- [TASKS AND EXERCISES]:
(a) In the ripping chain thread, please recast the paragraph that begins "Buy Stihl RM (full comp)" as a short bulleted list that keeps its main facts.
(b) Write the next part of the ripping chain thread, picking up after its final line.

- [PASSAGE FOR REVIEW]:
────────────────────

# How do I make a ripping chain?



## carvinmark (Jun 29, 2006)

I just got all set up on my mill again but the saw shop couldn't get a skip tooth 404 chain. Should I remove every third tooth and raker or just regrind to 5 degrees ??????? I'm running a 395 with a seven tooth rim sprocket. Want to mill tomorrow so if anyone can help I will be greatfull.
Mark


----------



## CaseyForrest (Jun 29, 2006)

Mark.....Im pretty sure Lake will jump in, But Ill give it a go.

File the tooth to 5 or 10 degrees, and remove the top of the cutter on every third tooth, leaving the side in tact. Thats how Lake does it. Id still like to know how he grinds the top off without tempering the metal!!!!

Ive got a couple loops of the woodsman pro ripping chain, and a couple loops of Lazer ripping chain. The only difference between the two is the Lazer chain has the top plate full width on the first, slightly narrower on the next, and almost gone on the third, and then starts the process over again. 

Ive not noticed much difference in cutting between the two, and at .20 per for the woodsman, and .39 for the Lazer...well, need I say more?

EDIT: Mark, I know I asked you once before for a price on some Cedar logs, and I said Id pass. Do you remember what you told me for a price? Id need something around 12" to 16" diameter, or smaller, but more of them, to get about 200sf of 8" lap siding. I may have a saw up for trade if youd be interested!


----------



## carvinmark (Jun 29, 2006)

Casey,
Thanks for the input,just as I thought,don't remove anything more than the top of the third tooth.I'm going to try this tomorrow morning and hopefully let you know how it goes soon.As for the cedar,All I have is 8" and smaller.I can get you the larger dia for my cost from one of my suppliers,but I'll need to check with them as the price seems to keep going up.I will PM you with prices as soon as I have them.
Mark


----------



## carvinmark (Jun 29, 2006)

Casey,
are you running 3/8 or 404?
Mark


----------



## oldsaw (Jun 29, 2006)

I've had good luck with the Woodsman Pro, especially for the $$. Recommended.

I've got another I've made out of Stihl RS full comp at 5 degrees, and another out of Stihl RS skip at about 10 degrees. Can't really do a comparison since one is a 36" loop and the others are 42s. All I've done is grind the top plates to 5 or 10 degrees. Still experimenting with that.

Mark


----------



## Lakeside53 (Jun 29, 2006)

Look at http://www.granberg.com/ripping_chain.htm

Buy Stihl RM (full comp) and modify the chain just like in the link above. If you are using a grinder, be sure to reset the length of the cutters between the 5-10 degree clearing cutters and the 20 degree slicing cutters... They need to be the same length. You can just make them all 5 or 10 degrees, but it works better for me with them different.

I have used full skip RS (square grind) and it works real well out of the box. Problem is you have to sharpen it, and then you need to remove every 3rd or so pairs of tops plates.

I find that RM (semi chisel) lasts a LOT longer than chisel. They both blunt fast, but the RM keep on cutting long after the RS has given up.


----------



## Lakeside53 (Jun 29, 2006)

────────────────────

Collected data entries:
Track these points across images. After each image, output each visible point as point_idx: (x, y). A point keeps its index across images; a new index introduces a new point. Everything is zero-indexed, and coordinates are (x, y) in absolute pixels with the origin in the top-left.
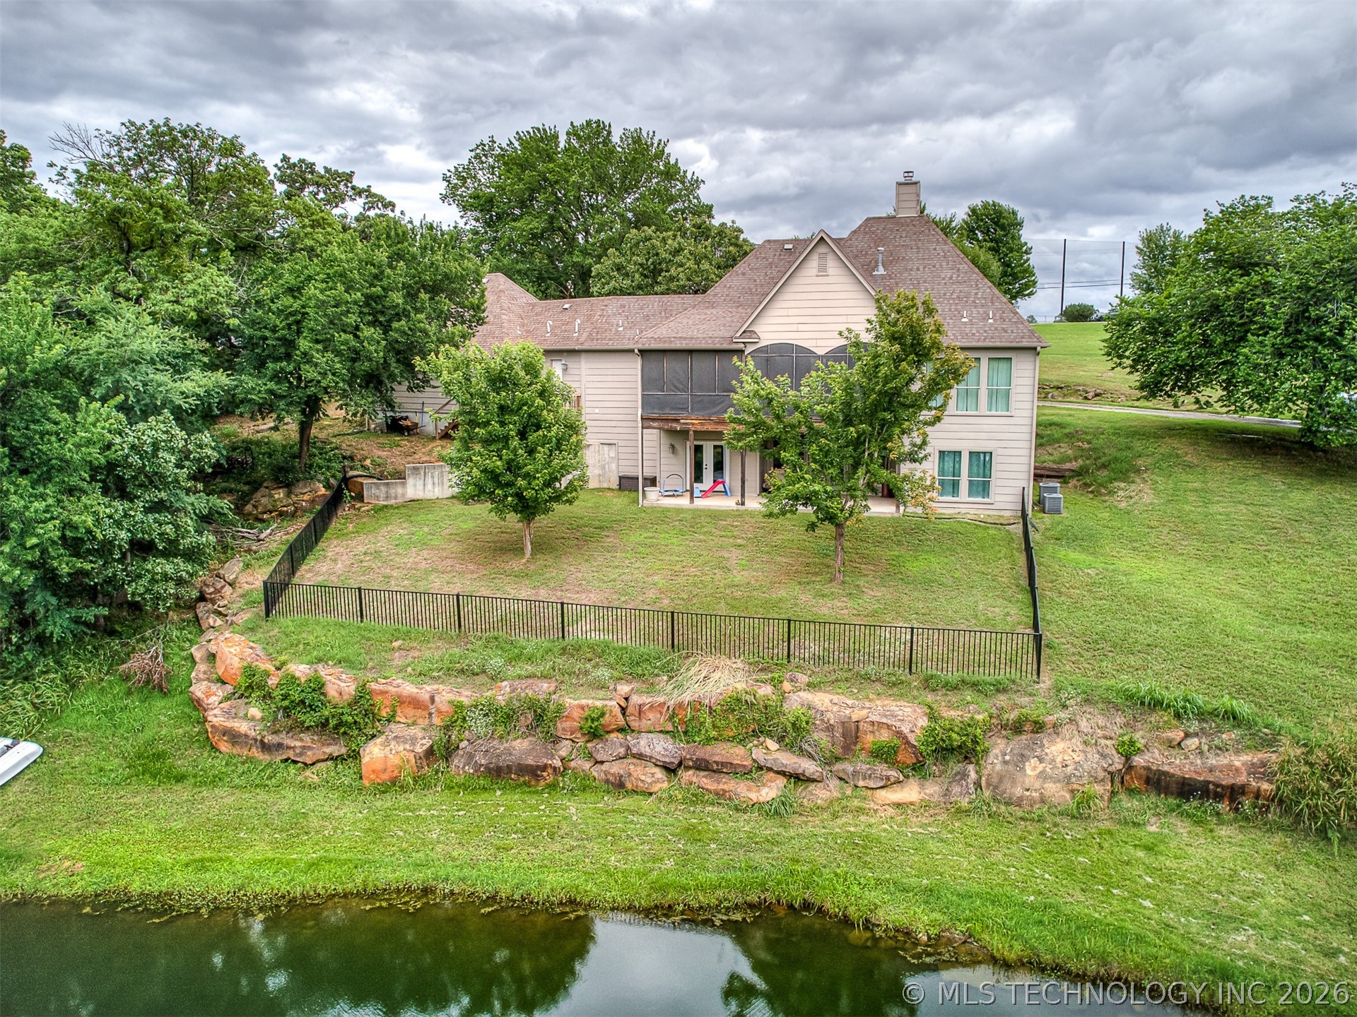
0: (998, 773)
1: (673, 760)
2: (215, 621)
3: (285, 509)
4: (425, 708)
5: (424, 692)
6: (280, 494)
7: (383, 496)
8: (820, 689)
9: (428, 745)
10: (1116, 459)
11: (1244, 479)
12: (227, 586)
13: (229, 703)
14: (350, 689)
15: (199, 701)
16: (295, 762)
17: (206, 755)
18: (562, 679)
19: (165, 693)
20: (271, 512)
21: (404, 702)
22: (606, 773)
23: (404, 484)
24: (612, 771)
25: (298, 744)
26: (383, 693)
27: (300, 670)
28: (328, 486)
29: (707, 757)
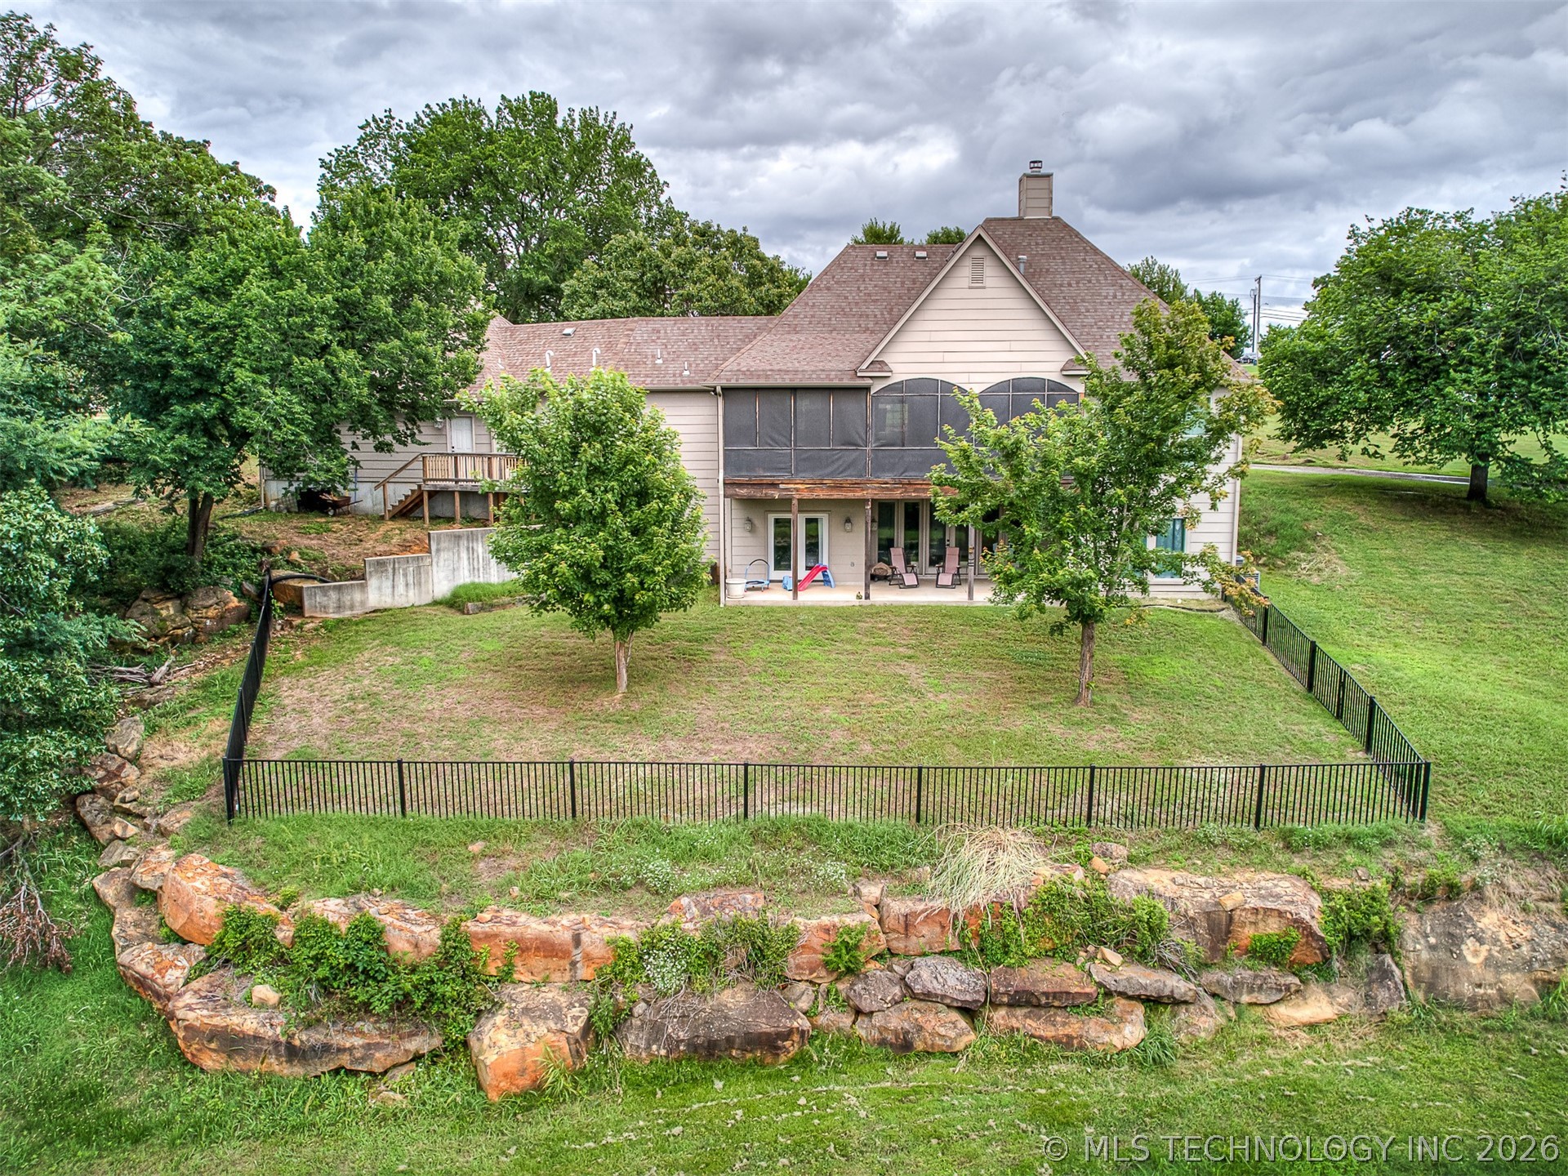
0: (1426, 964)
1: (977, 997)
2: (125, 828)
3: (180, 632)
4: (566, 954)
5: (560, 925)
6: (168, 610)
7: (332, 605)
8: (1148, 864)
9: (584, 1017)
10: (1283, 524)
11: (1439, 544)
12: (128, 765)
13: (206, 978)
14: (431, 935)
15: (142, 982)
16: (356, 1073)
17: (176, 1079)
18: (769, 883)
19: (68, 971)
20: (157, 638)
21: (528, 949)
22: (883, 1029)
23: (363, 587)
24: (892, 1026)
25: (358, 1041)
26: (489, 937)
27: (332, 909)
28: (241, 594)
29: (1028, 987)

────────────────────

- [SOLVED TASKS]:
(a)
- Buy Stihl RM (full comp) chain and modify it as shown on the linked page.
- When using a grinder, reset the cutter length between the 5–10 degree clearing cutters and the 20 degree slicing cutters so they are the same length.
- All cutters can be made 5 or 10 degrees, but having them different works better for the poster.

(b)
CaseyForrest said:


> File the tooth to 5 or 10 degrees, and remove the top of the cutter on every third tooth, leaving the side in tact. Thats how Lake does it. Id still like to know how he grinds the top off without tempering the metal!!!!




I use the side of a diamond 3/16 wheel! Removes the metal really fast and clean. No blueing or material change in temper,,, but you need a light touch.

If you don't have diamond, use "Kool Grind" on the wheel.


----------



## carvinmark (Jun 29, 2006)

Thank you for posting Lake,
Mark


----------



## GlennG (Jun 30, 2006)

Carvinmark

While you can make your own rip chain, I would suggest buying a 100 ft reel of ripping chain from Oregon. Make many chains and take them all with you when you cut a log.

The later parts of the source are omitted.